Transcribe the text of every record below, keeping each line exactly as it reads. Leave the pictures out of your transcription.

Records from a data collection:

-=-=-

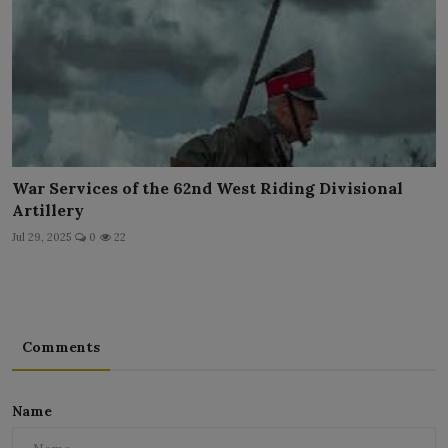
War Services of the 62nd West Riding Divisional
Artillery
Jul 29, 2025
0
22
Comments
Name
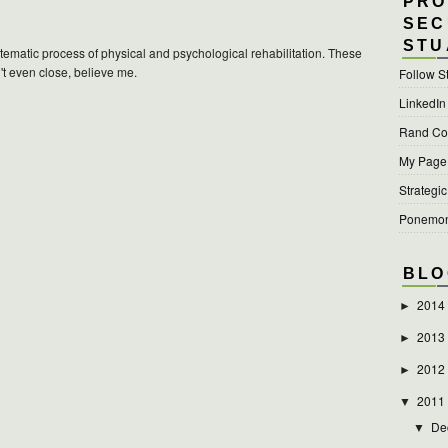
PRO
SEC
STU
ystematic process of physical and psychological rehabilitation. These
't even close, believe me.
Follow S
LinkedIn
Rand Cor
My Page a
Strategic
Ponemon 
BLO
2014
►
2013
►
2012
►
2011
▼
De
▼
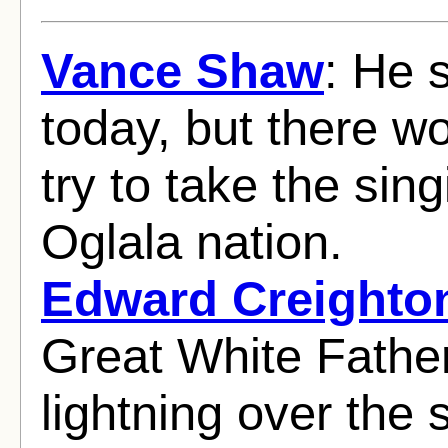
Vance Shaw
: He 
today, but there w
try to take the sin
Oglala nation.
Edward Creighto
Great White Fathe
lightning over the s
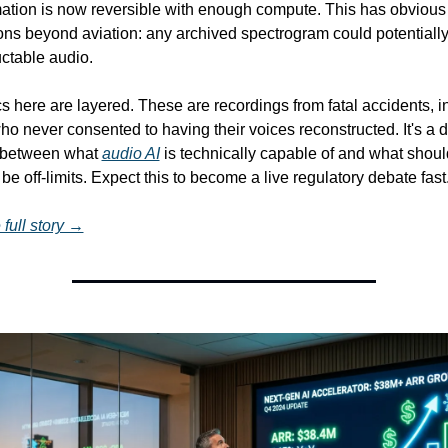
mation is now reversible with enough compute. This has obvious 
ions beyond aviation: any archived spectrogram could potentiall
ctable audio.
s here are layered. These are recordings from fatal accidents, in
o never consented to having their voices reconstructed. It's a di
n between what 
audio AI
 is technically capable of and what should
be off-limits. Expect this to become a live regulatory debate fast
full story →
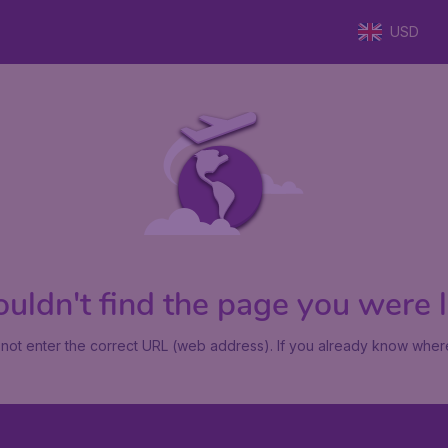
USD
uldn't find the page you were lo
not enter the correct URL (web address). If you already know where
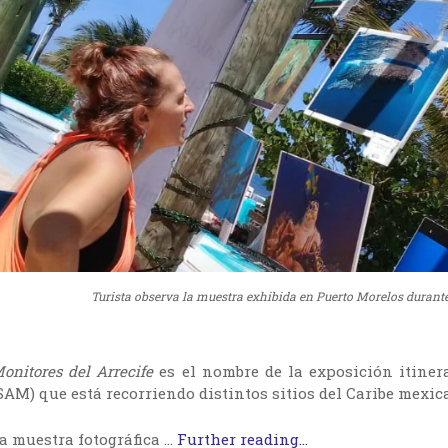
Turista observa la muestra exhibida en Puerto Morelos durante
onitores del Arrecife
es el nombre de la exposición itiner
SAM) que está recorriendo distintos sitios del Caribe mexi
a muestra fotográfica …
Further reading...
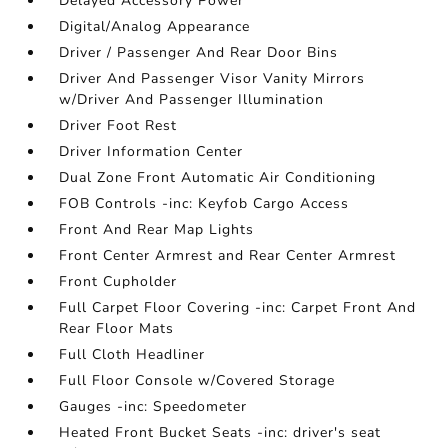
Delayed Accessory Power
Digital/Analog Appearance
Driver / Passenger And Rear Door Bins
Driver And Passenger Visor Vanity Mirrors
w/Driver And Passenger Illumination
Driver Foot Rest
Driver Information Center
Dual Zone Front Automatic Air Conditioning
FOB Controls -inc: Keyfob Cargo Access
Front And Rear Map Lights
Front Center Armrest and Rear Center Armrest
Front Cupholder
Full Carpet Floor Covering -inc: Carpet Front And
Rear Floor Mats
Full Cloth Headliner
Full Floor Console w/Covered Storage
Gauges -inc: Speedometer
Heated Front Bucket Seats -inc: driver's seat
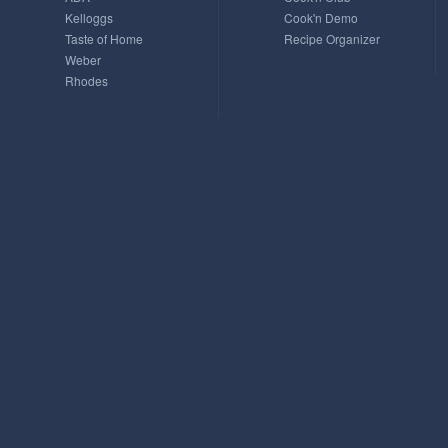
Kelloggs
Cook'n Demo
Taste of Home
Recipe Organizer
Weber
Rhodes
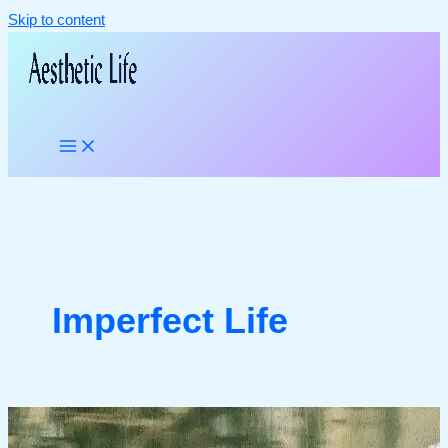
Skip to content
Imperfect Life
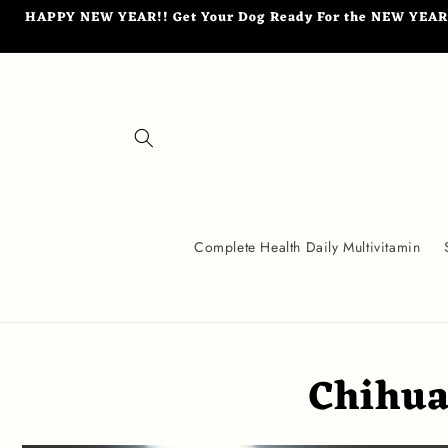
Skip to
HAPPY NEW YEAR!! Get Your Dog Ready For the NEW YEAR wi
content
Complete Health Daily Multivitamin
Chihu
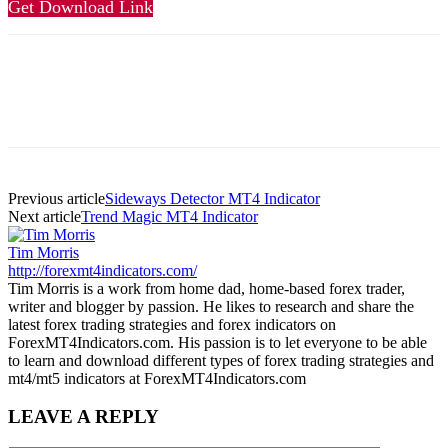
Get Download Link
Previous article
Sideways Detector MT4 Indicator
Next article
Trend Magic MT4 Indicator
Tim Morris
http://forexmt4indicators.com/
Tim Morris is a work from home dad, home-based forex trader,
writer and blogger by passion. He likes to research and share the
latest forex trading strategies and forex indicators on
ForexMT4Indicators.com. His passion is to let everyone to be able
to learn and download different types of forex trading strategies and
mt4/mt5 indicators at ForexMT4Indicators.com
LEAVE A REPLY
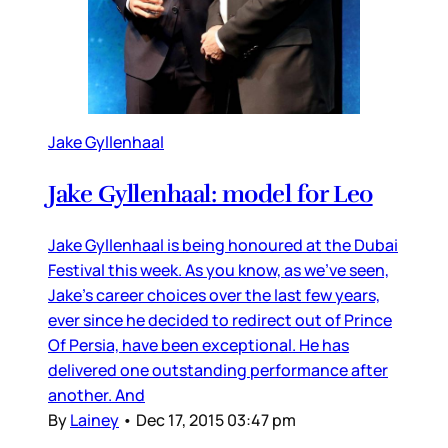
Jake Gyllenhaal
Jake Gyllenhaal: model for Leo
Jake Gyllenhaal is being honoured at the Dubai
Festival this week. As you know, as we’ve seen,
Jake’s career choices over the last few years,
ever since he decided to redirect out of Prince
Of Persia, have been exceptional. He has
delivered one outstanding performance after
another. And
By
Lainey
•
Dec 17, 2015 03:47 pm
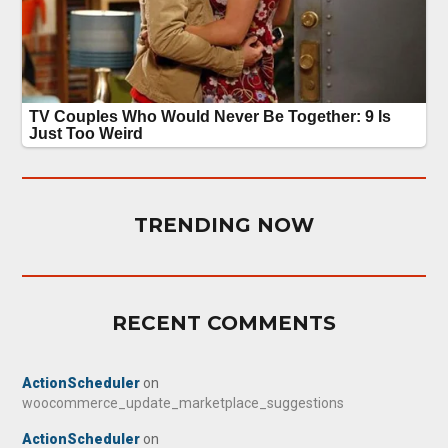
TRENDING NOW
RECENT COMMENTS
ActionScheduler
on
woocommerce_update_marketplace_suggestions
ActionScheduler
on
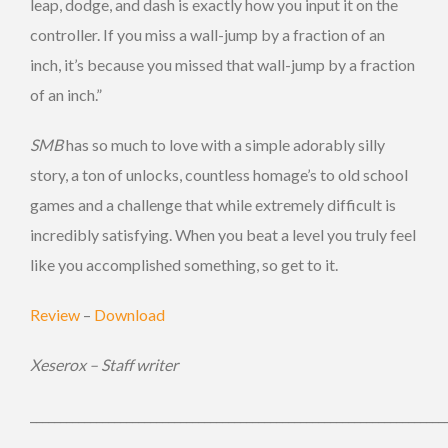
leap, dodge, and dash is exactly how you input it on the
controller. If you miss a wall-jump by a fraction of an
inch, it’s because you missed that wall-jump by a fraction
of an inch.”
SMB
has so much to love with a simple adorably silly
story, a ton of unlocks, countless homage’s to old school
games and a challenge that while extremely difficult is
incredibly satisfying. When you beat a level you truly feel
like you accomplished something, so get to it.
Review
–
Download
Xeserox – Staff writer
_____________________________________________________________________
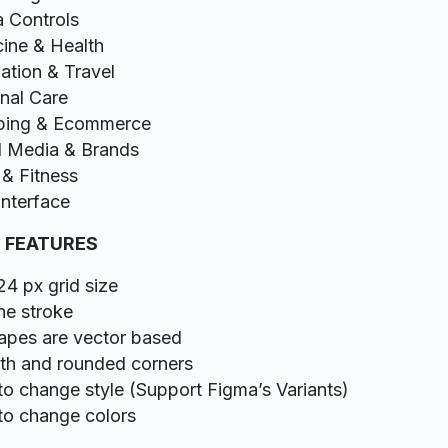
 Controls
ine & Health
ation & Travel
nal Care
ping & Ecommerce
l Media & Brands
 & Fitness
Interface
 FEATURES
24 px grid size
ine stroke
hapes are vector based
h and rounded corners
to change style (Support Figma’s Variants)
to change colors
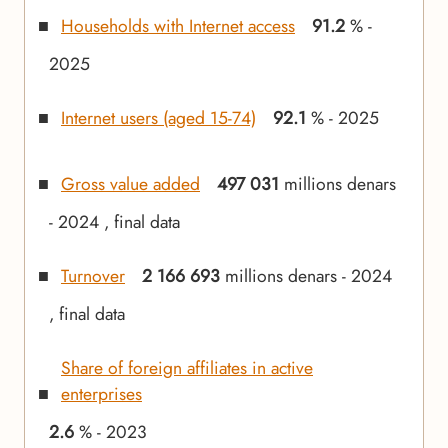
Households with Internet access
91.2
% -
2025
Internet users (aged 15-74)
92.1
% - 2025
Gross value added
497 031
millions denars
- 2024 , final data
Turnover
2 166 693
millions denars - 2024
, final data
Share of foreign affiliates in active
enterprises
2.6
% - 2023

-=-=-

Result:
War Services of the 62nd West Riding Divisional
Artillery
Jul 29, 2025
0
22
Comments
Name
PRO
SEC
STU
ystematic process of physical and psychological rehabilitation. These
't even close, believe me.
Follow S
LinkedIn
Rand Cor
My Page a
Strategic
Ponemon 
BLO
2014
►
2013
►
2012
►
2011
▼
De
▼
Vance Shaw
: He 
today, but there w
try to take the sin
Oglala nation.
Edward Creighto
Great White Fathe
lightning over the s
mation is now reversible with enough compute. This has obvious 
ions beyond aviation: any archived spectrogram could potentiall
ctable audio.
s here are layered. These are recordings from fatal accidents, in
o never consented to having their voices reconstructed. It's a di
n between what 
audio AI
 is technically capable of and what should
be off-limits. Expect this to become a live regulatory debate fast
full story →
USD
uldn't find the page you were lo
not enter the correct URL (web address). If you already know where
Turista observa la muestra exhibida en Puerto Morelos durante
onitores del Arrecife
es el nombre de la exposición itiner
SAM) que está recorriendo distintos sitios del Caribe mexi
a muestra fotográfica …
Further reading...
Delayed Accessory Power
Digital/Analog Appearance
Driver / Passenger And Rear Door Bins
Driver And Passenger Visor Vanity Mirrors
w/Driver And Passenger Illumination
Driver Foot Rest
Driver Information Center
Dual Zone Front Automatic Air Conditioning
FOB Controls -inc: Keyfob Cargo Access
Front And Rear Map Lights
Front Center Armrest and Rear Center Armrest
Front Cupholder
Full Carpet Floor Covering -inc: Carpet Front And
Rear Floor Mats
Full Cloth Headliner
Full Floor Console w/Covered Storage
Gauges -inc: Speedometer
Heated Front Bucket Seats -inc: driver's seat
Kelloggs
Cook'n Demo
Taste of Home
Recipe Organizer
Weber
Rhodes
Skip to content
Imperfect Life
Skip to
HAPPY NEW YEAR!! Get Your Dog Ready For the NEW YEAR wi
content
Complete Health Daily Multivitamin
Chihu
Get Download Link
Previous article
Sideways Detector MT4 Indicator
Next article
Trend Magic MT4 Indicator
Tim Morris
http://forexmt4indicators.com/
Tim Morris is a work from home dad, home-based forex trader,
writer and blogger by passion. He likes to research and share the
latest forex trading strategies and forex indicators on
ForexMT4Indicators.com. His passion is to let everyone to be able
to learn and download different types of forex trading strategies and
mt4/mt5 indicators at ForexMT4Indicators.com
LEAVE A REPLY
Jake Gyllenhaal
Jake Gyllenhaal: model for Leo
Jake Gyllenhaal is being honoured at the Dubai
Festival this week. As you know, as we’ve seen,
Jake’s career choices over the last few years,
ever since he decided to redirect out of Prince
Of Persia, have been exceptional. He has
delivered one outstanding performance after
another. And
By
Lainey
•
Dec 17, 2015 03:47 pm
TRENDING NOW
RECENT COMMENTS
ActionScheduler
on
woocommerce_update_marketplace_suggestions
ActionScheduler
on
leap, dodge, and dash is exactly how you input it on the
controller. If you miss a wall-jump by a fraction of an
inch, it’s because you missed that wall-jump by a fraction
of an inch.”
SMB
has so much to love with a simple adorably silly
story, a ton of unlocks, countless homage’s to old school
games and a challenge that while extremely difficult is
incredibly satisfying. When you beat a level you truly feel
like you accomplished something, so get to it.
Review
–
Download
Xeserox – Staff writer
_____________________________________________________________________
 Controls
ine & Health
ation & Travel
nal Care
ping & Ecommerce
l Media & Brands
 & Fitness
Interface
 FEATURES
24 px grid size
ine stroke
hapes are vector based
h and rounded corners
to change style (Support Figma’s Variants)
to change colors
Households with Internet access
91.2
% -
2025
Internet users (aged 15-74)
92.1
% - 2025
Gross value added
497 031
millions denars
- 2024 , final data
Turnover
2 166 693
millions denars - 2024
, final data
Share of foreign affiliates in active
enterprises
2.6
% - 2023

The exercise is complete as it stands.